Transcribe the records from the line containing "3.3 | 77 to 79 |" onward, up to and including the final line, exactly and without anything else.

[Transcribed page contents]
....................

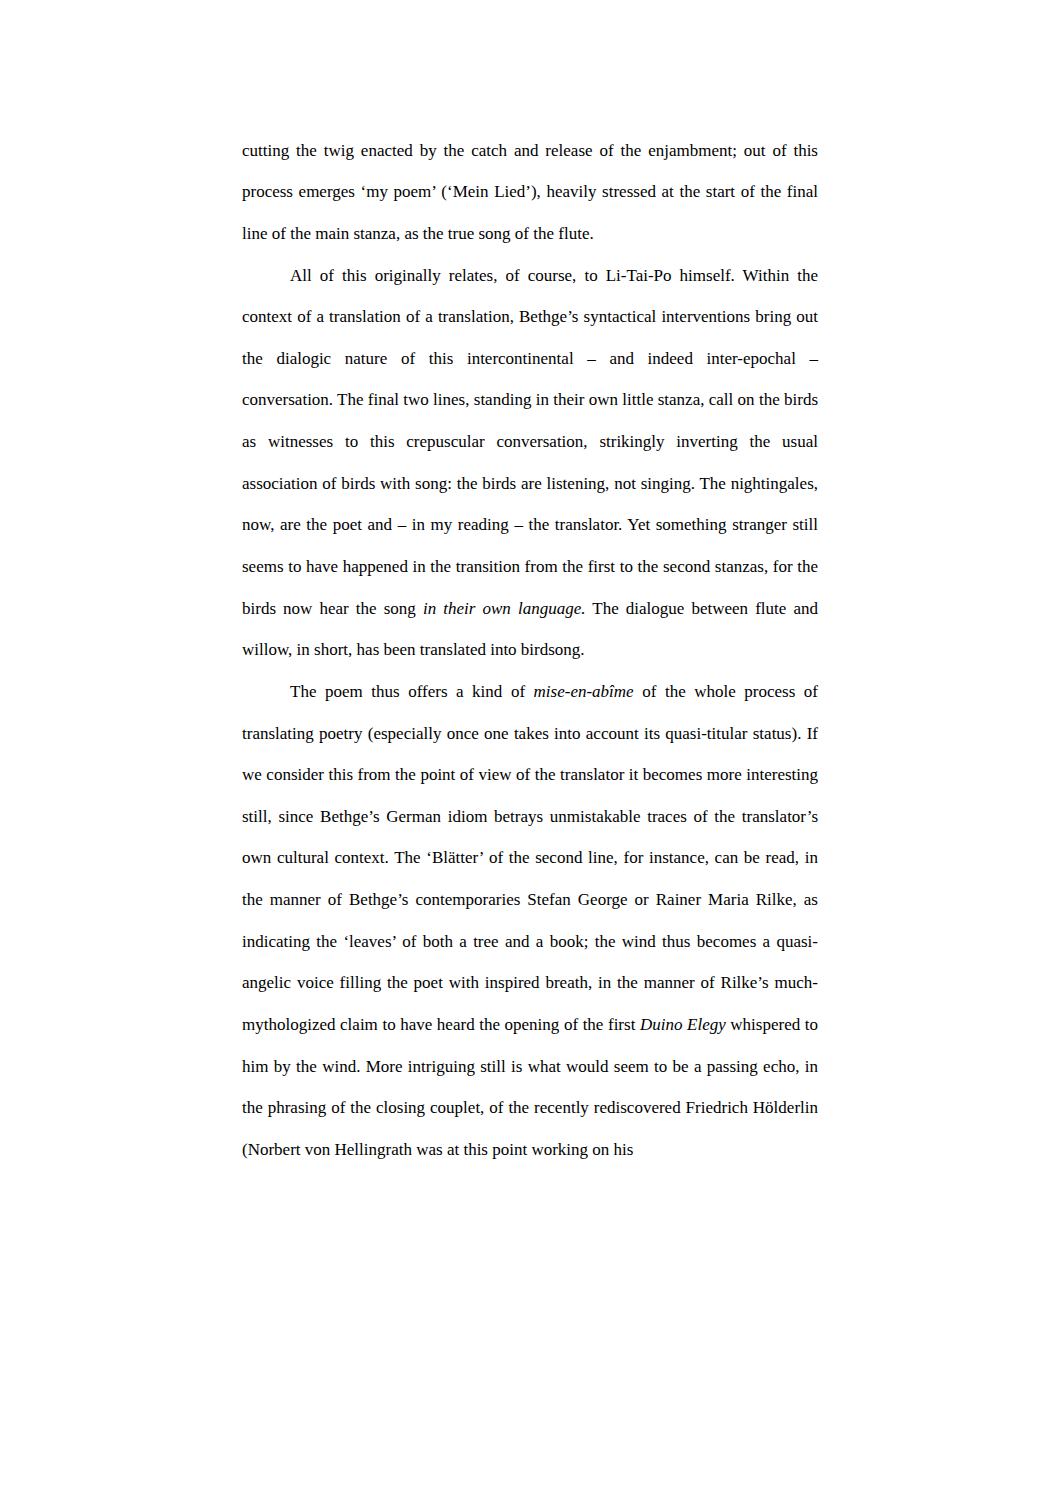cutting the twig enacted by the catch and release of the enjambment; out of this process emerges ‘my poem’ (‘Mein Lied’), heavily stressed at the start of the final line of the main stanza, as the true song of the flute.
All of this originally relates, of course, to Li-Tai-Po himself. Within the context of a translation of a translation, Bethge’s syntactical interventions bring out the dialogic nature of this intercontinental – and indeed inter-epochal – conversation. The final two lines, standing in their own little stanza, call on the birds as witnesses to this crepuscular conversation, strikingly inverting the usual association of birds with song: the birds are listening, not singing. The nightingales, now, are the poet and – in my reading – the translator. Yet something stranger still seems to have happened in the transition from the first to the second stanzas, for the birds now hear the song in their own language. The dialogue between flute and willow, in short, has been translated into birdsong.
The poem thus offers a kind of mise-en-abîme of the whole process of translating poetry (especially once one takes into account its quasi-titular status). If we consider this from the point of view of the translator it becomes more interesting still, since Bethge’s German idiom betrays unmistakable traces of the translator’s own cultural context. The ‘Blätter’ of the second line, for instance, can be read, in the manner of Bethge’s contemporaries Stefan George or Rainer Maria Rilke, as indicating the ‘leaves’ of both a tree and a book; the wind thus becomes a quasi-angelic voice filling the poet with inspired breath, in the manner of Rilke’s much-mythologized claim to have heard the opening of the first Duino Elegy whispered to him by the wind. More intriguing still is what would seem to be a passing echo, in the phrasing of the closing couplet, of the recently rediscovered Friedrich Hölderlin (Norbert von Hellingrath was at this point working on his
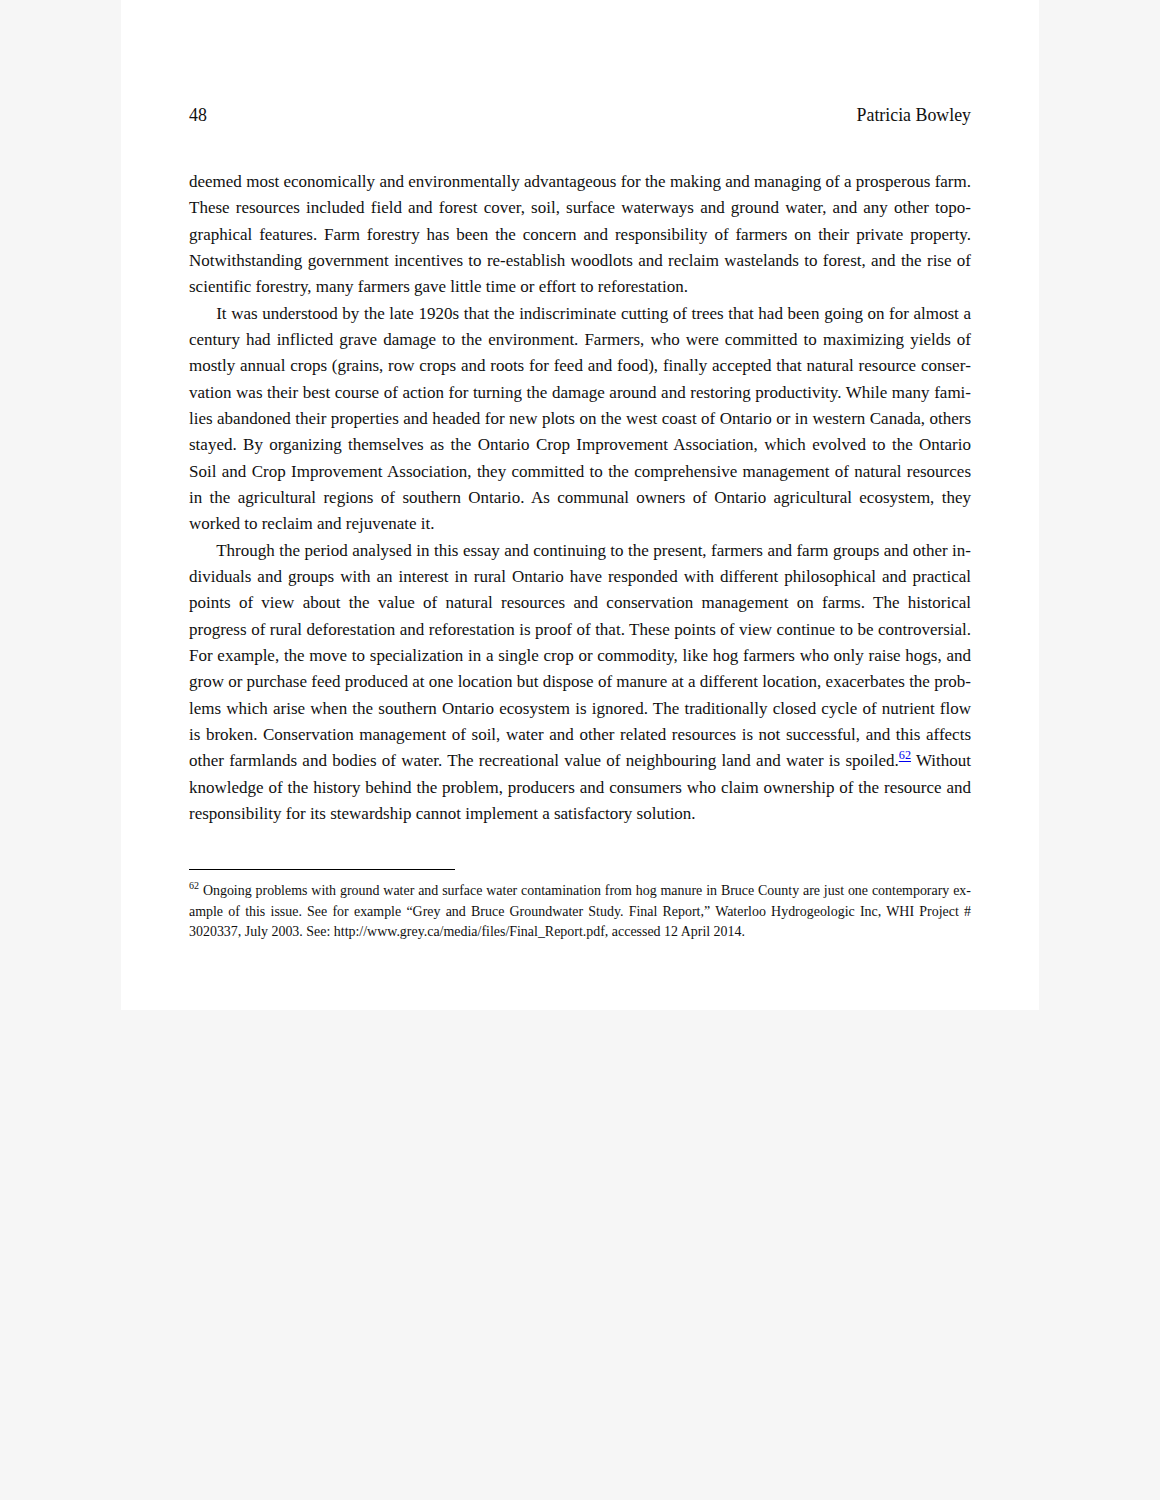48 Patricia Bowley
deemed most economically and environmentally advantageous for the making and managing of a prosperous farm. These resources included field and forest cover, soil, surface waterways and ground water, and any other topographical features. Farm forestry has been the concern and responsibility of farmers on their private property. Notwithstanding government incentives to re-establish woodlots and reclaim wastelands to forest, and the rise of scientific forestry, many farmers gave little time or effort to reforestation.
It was understood by the late 1920s that the indiscriminate cutting of trees that had been going on for almost a century had inflicted grave damage to the environment. Farmers, who were committed to maximizing yields of mostly annual crops (grains, row crops and roots for feed and food), finally accepted that natural resource conservation was their best course of action for turning the damage around and restoring productivity. While many families abandoned their properties and headed for new plots on the west coast of Ontario or in western Canada, others stayed. By organizing themselves as the Ontario Crop Improvement Association, which evolved to the Ontario Soil and Crop Improvement Association, they committed to the comprehensive management of natural resources in the agricultural regions of southern Ontario. As communal owners of Ontario agricultural ecosystem, they worked to reclaim and rejuvenate it.
Through the period analysed in this essay and continuing to the present, farmers and farm groups and other individuals and groups with an interest in rural Ontario have responded with different philosophical and practical points of view about the value of natural resources and conservation management on farms. The historical progress of rural deforestation and reforestation is proof of that. These points of view continue to be controversial. For example, the move to specialization in a single crop or commodity, like hog farmers who only raise hogs, and grow or purchase feed produced at one location but dispose of manure at a different location, exacerbates the problems which arise when the southern Ontario ecosystem is ignored. The traditionally closed cycle of nutrient flow is broken. Conservation management of soil, water and other related resources is not successful, and this affects other farmlands and bodies of water. The recreational value of neighbouring land and water is spoiled.62 Without knowledge of the history behind the problem, producers and consumers who claim ownership of the resource and responsibility for its stewardship cannot implement a satisfactory solution.
62 Ongoing problems with ground water and surface water contamination from hog manure in Bruce County are just one contemporary example of this issue. See for example “Grey and Bruce Groundwater Study. Final Report,” Waterloo Hydrogeologic Inc, WHI Project # 3020337, July 2003. See: http://www.grey.ca/media/files/Final_Report.pdf, accessed 12 April 2014.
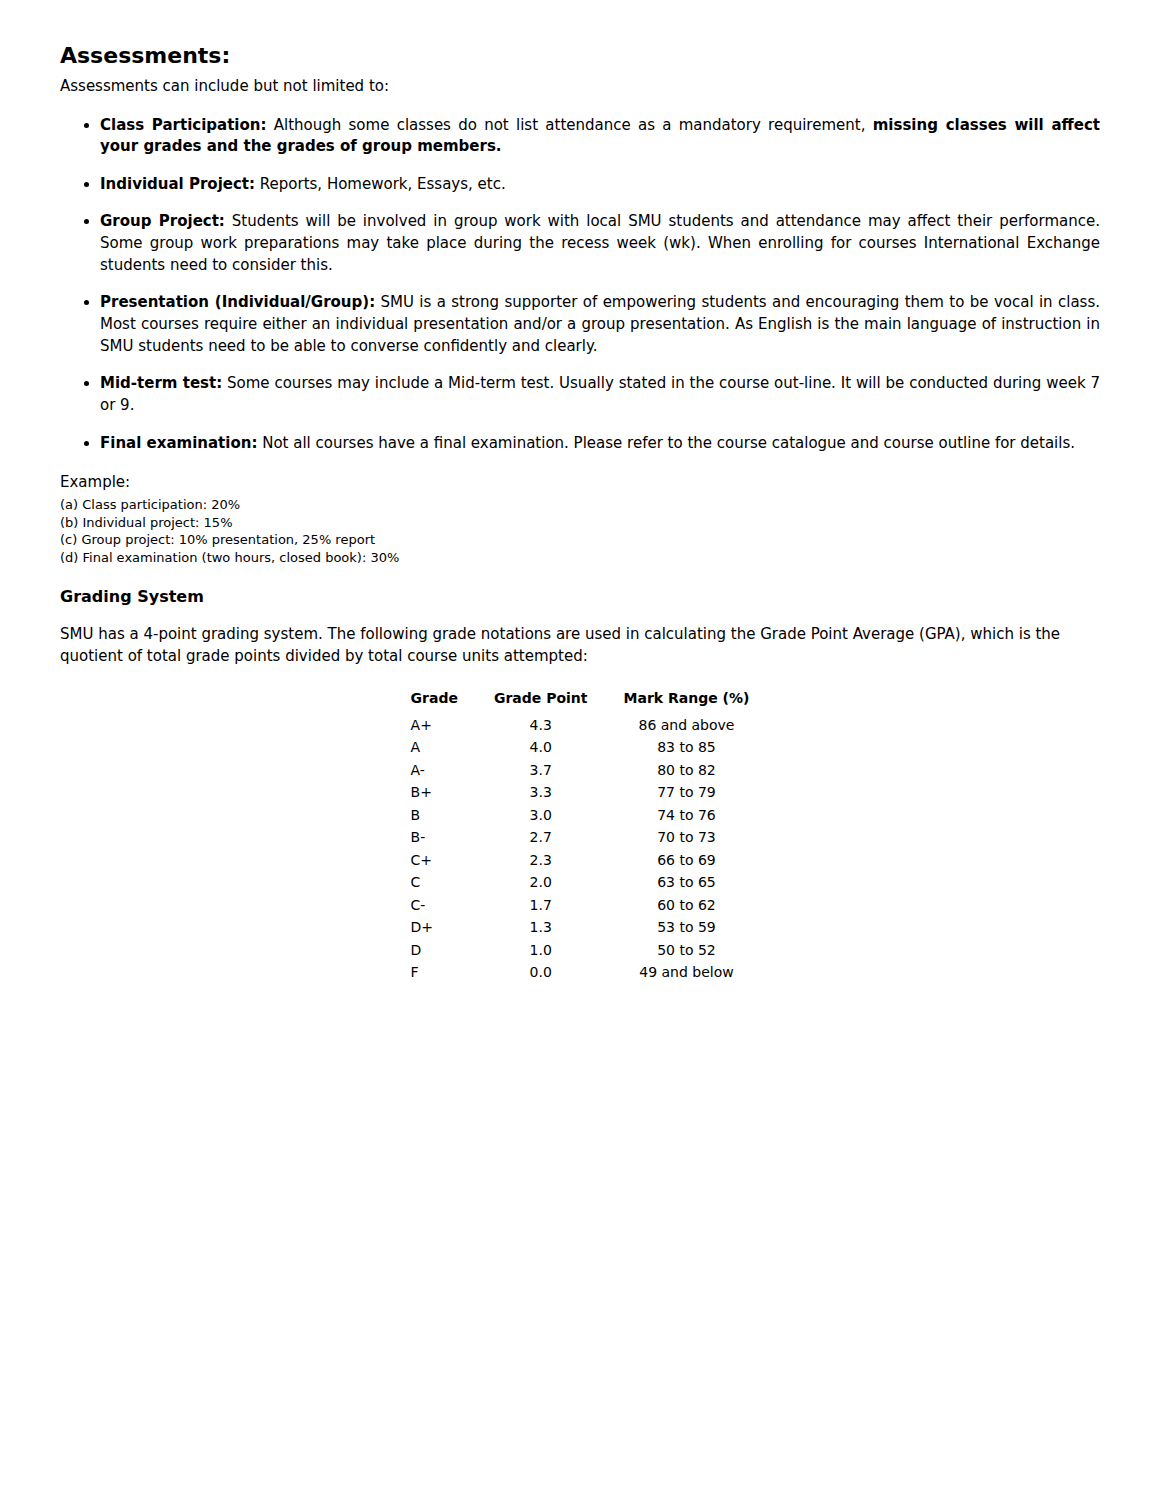Assessments:
Assessments can include but not limited to:
Class Participation: Although some classes do not list attendance as a mandatory requirement, missing classes will affect your grades and the grades of group members.
Individual Project: Reports, Homework, Essays, etc.
Group Project: Students will be involved in group work with local SMU students and attendance may affect their performance. Some group work preparations may take place during the recess week (wk). When enrolling for courses International Exchange students need to consider this.
Presentation (Individual/Group): SMU is a strong supporter of empowering students and encouraging them to be vocal in class. Most courses require either an individual presentation and/or a group presentation. As English is the main language of instruction in SMU students need to be able to converse confidently and clearly.
Mid-term test: Some courses may include a Mid-term test. Usually stated in the course out-line. It will be conducted during week 7 or 9.
Final examination: Not all courses have a final examination. Please refer to the course catalogue and course outline for details.
Example:
(a) Class participation: 20%
(b) Individual project: 15%
(c) Group project: 10% presentation, 25% report
(d) Final examination (two hours, closed book): 30%
Grading System
SMU has a 4-point grading system. The following grade notations are used in calculating the Grade Point Average (GPA), which is the quotient of total grade points divided by total course units attempted:
| Grade | Grade Point | Mark Range (%) |
| --- | --- | --- |
| A+ | 4.3 | 86 and above |
| A | 4.0 | 83 to 85 |
| A- | 3.7 | 80 to 82 |
| B+ | 3.3 | 77 to 79 |
| B | 3.0 | 74 to 76 |
| B- | 2.7 | 70 to 73 |
| C+ | 2.3 | 66 to 69 |
| C | 2.0 | 63 to 65 |
| C- | 1.7 | 60 to 62 |
| D+ | 1.3 | 53 to 59 |
| D | 1.0 | 50 to 52 |
| F | 0.0 | 49 and below |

....................

### [OUTPUT FOR THIS TASK]
| B+ | 3.3 | 77 to 79 |
| B | 3.0 | 74 to 76 |
| B- | 2.7 | 70 to 73 |
| C+ | 2.3 | 66 to 69 |
| C | 2.0 | 63 to 65 |
| C- | 1.7 | 60 to 62 |
| D+ | 1.3 | 53 to 59 |
| D | 1.0 | 50 to 52 |
| F | 0.0 | 49 and below |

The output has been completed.